QUELLENAUSZUG>
Was seinerzeit die Enquete über die Erwerbstätigkeit schulpflichtiger Kinder außerhalb der Fabrik ahnen ließ, das bestätigt der Entwurf des Kinderschutzgesetzes vollauf. Die Reformwilligkeit der Regierung knickt de- und wehmütig vor der Ausbeutungsdomäne der junkerlichen Krippenreiter zusammen. Wie die Regierung von vornherein sich nicht einmal erkühnt hat, mit der Fackel der amtlichen Erhebung den gewaltigen Umfang und das blutige Unrecht der Kinderausbeutung in der Landwirtschaft und im häuslichen Dienste zu beleuchten, also geht sie auch an all dem hier angehäuften Jammer körperlichen und geistig-sittlichen Ruins in ihrem Entwurfe mit der empörenden Gleichgültigkeit des bekannten biblischen Priesters und Leviten vorüber. Kein noch so dürftiger gesetzlicher Schutz soll den Kleinen zuteil werden, welche in der Landwirtschaft und bei häuslicher Gesindearbeit fronden.

Daten zur Diagrammanalyse
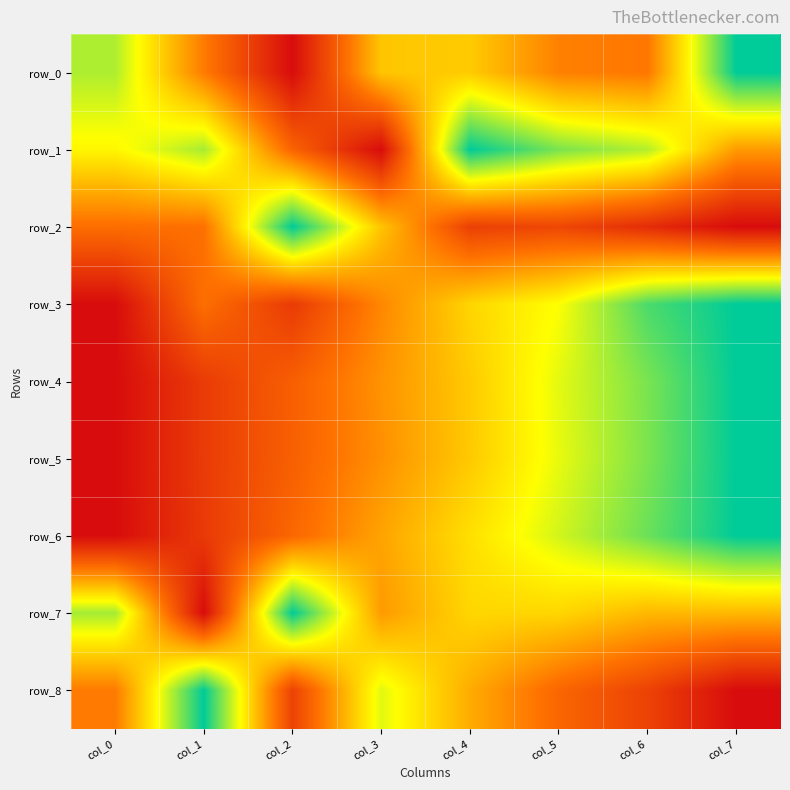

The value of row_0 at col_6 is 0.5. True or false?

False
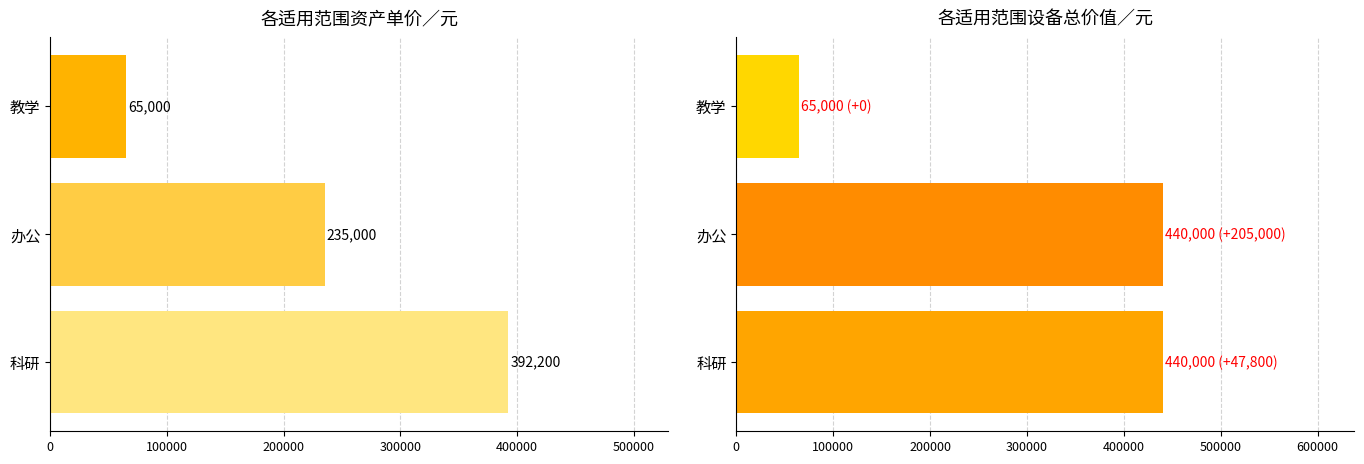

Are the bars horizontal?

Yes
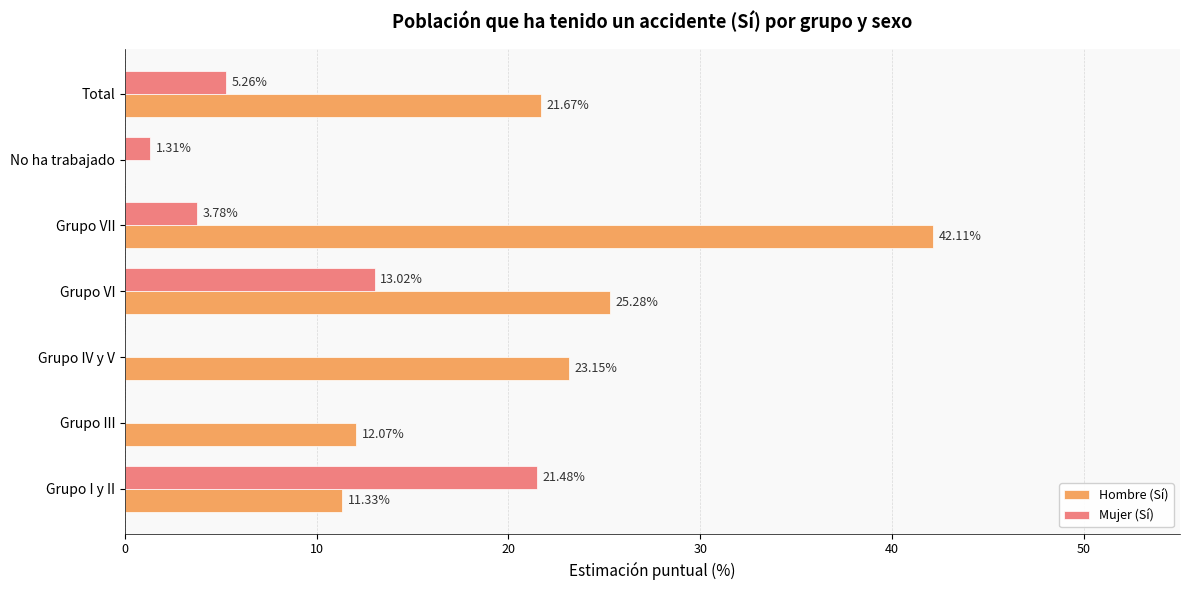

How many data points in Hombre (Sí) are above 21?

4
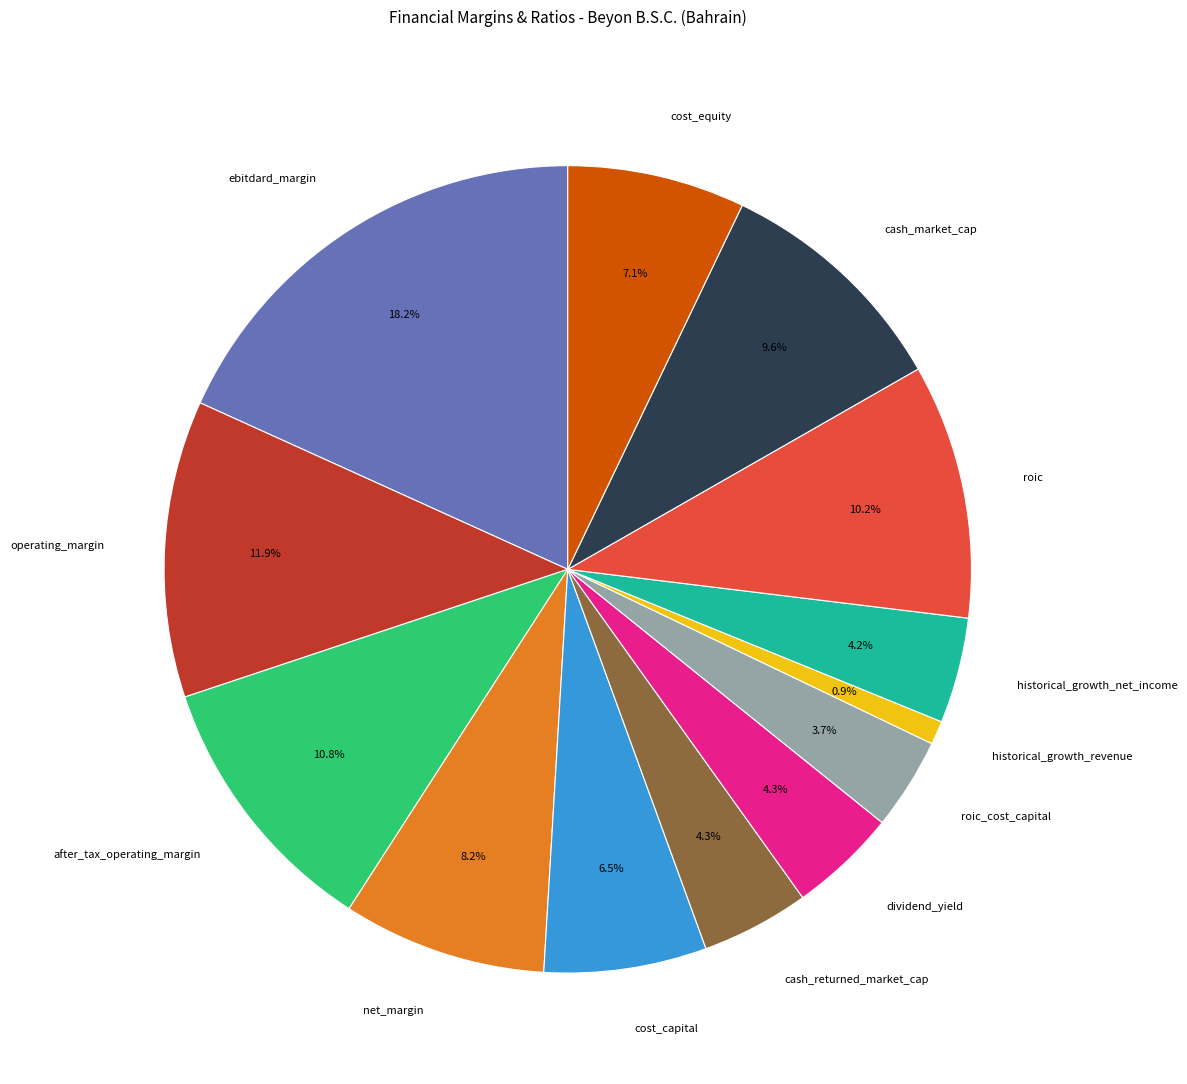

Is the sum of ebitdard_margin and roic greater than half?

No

AUFGABENDETAILS> Führe den Text über den Entwurf des Kinderschutzgesetzes im Anschluss an seinen letzten Satz weiter.

ANTWORTFELD>
Das bedeutet aber nicht mehr und nicht weniger, als dass die große Mehrzahl der erwerbstätigen Schulkinder überhaupt vogelfrei für das schlimmste Ausbeutungsgelüste ist.
Der sozialdemokratische Abgeordnete Wurm schätzt die Zahl der Schulkinder, die in Land- und Forstwirtschaft und im häuslichen Dienste erwerbstätig sind, auf fast 2 Millionen.
Die Tatsache allein genügt schon, dem Entwurfe der junkerfrommen Regierung ein „Gewogen und zu leicht befunden“ zuzuschreiben.
Und dieses Urteil wird wahrhaftig nicht ausgelöscht durch das Maß des Schutzes, das der Entwurf für die gewerblich tätigen Kinder außerhalb der Fabrik fordert.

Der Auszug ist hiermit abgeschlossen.